__Work to complete__: Each line should be copied exactly.
'''
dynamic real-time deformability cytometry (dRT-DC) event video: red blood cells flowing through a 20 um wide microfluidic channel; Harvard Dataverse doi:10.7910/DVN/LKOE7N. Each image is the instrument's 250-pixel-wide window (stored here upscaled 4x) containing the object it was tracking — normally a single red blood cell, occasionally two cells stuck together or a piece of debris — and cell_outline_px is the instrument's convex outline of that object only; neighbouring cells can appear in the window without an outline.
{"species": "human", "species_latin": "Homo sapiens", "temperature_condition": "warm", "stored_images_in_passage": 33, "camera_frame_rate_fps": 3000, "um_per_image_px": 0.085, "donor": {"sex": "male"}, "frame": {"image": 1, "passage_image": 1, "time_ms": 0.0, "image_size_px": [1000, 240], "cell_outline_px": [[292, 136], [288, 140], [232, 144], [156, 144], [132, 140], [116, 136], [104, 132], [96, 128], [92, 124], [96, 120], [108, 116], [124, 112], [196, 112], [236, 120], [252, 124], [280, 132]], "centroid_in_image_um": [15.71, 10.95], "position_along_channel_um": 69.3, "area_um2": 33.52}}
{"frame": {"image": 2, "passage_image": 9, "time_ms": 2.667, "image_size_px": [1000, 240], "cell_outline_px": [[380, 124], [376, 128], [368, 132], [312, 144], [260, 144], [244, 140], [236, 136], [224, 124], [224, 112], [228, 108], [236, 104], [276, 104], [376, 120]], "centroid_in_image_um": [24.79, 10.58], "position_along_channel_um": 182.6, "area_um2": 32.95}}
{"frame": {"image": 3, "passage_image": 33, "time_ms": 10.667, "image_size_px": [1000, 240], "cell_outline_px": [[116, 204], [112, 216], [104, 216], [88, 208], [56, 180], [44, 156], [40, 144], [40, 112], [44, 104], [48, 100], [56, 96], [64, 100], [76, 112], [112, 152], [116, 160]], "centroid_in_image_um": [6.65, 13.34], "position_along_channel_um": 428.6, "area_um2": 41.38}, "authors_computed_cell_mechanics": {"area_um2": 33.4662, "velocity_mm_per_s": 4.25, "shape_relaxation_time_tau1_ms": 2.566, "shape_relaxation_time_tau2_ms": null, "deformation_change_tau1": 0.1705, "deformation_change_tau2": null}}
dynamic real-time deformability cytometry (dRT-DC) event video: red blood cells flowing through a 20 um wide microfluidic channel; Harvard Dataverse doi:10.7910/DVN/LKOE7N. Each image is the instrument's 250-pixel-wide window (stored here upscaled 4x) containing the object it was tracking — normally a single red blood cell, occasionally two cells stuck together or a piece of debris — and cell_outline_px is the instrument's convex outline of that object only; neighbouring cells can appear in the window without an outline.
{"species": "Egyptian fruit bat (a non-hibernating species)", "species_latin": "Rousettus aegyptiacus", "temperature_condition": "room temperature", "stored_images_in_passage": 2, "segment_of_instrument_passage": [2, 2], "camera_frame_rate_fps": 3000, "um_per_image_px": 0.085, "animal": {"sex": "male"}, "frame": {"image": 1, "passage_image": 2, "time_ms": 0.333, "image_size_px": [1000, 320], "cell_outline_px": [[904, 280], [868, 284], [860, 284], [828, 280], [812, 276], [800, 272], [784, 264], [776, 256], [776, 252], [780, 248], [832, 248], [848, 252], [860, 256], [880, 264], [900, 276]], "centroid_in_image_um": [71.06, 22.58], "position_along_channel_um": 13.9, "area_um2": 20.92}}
'''
__Solution below__:
dynamic real-time deformability cytometry (dRT-DC) event video: red blood cells flowing through a 20 um wide microfluidic channel; Harvard Dataverse doi:10.7910/DVN/LKOE7N. Each image is the instrument's 250-pixel-wide window (stored here upscaled 4x) containing the object it was tracking — normally a single red blood cell, occasionally two cells stuck together or a piece of debris — and cell_outline_px is the instrument's convex outline of that object only; neighbouring cells can appear in the window without an outline.
{"species": "human", "species_latin": "Homo sapiens", "temperature_condition": "warm", "stored_images_in_passage": 33, "camera_frame_rate_fps": 3000, "um_per_image_px": 0.085, "donor": {"sex": "male"}, "frame": {"image": 1, "passage_image": 1, "time_ms": 0.0, "image_size_px": [1000, 240], "cell_outline_px": [[292, 136], [288, 140], [232, 144], [156, 144], [132, 140], [116, 136], [104, 132], [96, 128], [92, 124], [96, 120], [108, 116], [124, 112], [196, 112], [236, 120], [252, 124], [280, 132]], "centroid_in_image_um": [15.71, 10.95], "position_along_channel_um": 69.3, "area_um2": 33.52}}
{"frame": {"image": 2, "passage_image": 9, "time_ms": 2.667, "image_size_px": [1000, 240], "cell_outline_px": [[380, 124], [376, 128], [368, 132], [312, 144], [260, 144], [244, 140], [236, 136], [224, 124], [224, 112], [228, 108], [236, 104], [276, 104], [376, 120]], "centroid_in_image_um": [24.79, 10.58], "position_along_channel_um": 182.6, "area_um2": 32.95}}
{"frame": {"image": 3, "passage_image": 33, "time_ms": 10.667, "image_size_px": [1000, 240], "cell_outline_px": [[116, 204], [112, 216], [104, 216], [88, 208], [56, 180], [44, 156], [40, 144], [40, 112], [44, 104], [48, 100], [56, 96], [64, 100], [76, 112], [112, 152], [116, 160]], "centroid_in_image_um": [6.65, 13.34], "position_along_channel_um": 428.6, "area_um2": 41.38}, "authors_computed_cell_mechanics": {"area_um2": 33.4662, "velocity_mm_per_s": 4.25, "shape_relaxation_time_tau1_ms": 2.566, "shape_relaxation_time_tau2_ms": null, "deformation_change_tau1": 0.1705, "deformation_change_tau2": null}}
dynamic real-time deformability cytometry (dRT-DC) event video: red blood cells flowing through a 20 um wide microfluidic channel; Harvard Dataverse doi:10.7910/DVN/LKOE7N. Each image is the instrument's 250-pixel-wide window (stored here upscaled 4x) containing the object it was tracking — normally a single red blood cell, occasionally two cells stuck together or a piece of debris — and cell_outline_px is the instrument's convex outline of that object only; neighbouring cells can appear in the window without an outline.
{"species": "Egyptian fruit bat (a non-hibernating species)", "species_latin": "Rousettus aegyptiacus", "temperature_condition": "room temperature", "stored_images_in_passage": 2, "segment_of_instrument_passage": [2, 2], "camera_frame_rate_fps": 3000, "um_per_image_px": 0.085, "animal": {"sex": "male"}, "frame": {"image": 1, "passage_image": 2, "time_ms": 0.333, "image_size_px": [1000, 320], "cell_outline_px": [[904, 280], [868, 284], [860, 284], [828, 280], [812, 276], [800, 272], [784, 264], [776, 256], [776, 252], [780, 248], [832, 248], [848, 252], [860, 256], [880, 264], [900, 276]], "centroid_in_image_um": [71.06, 22.58], "position_along_channel_um": 13.9, "area_um2": 20.92}}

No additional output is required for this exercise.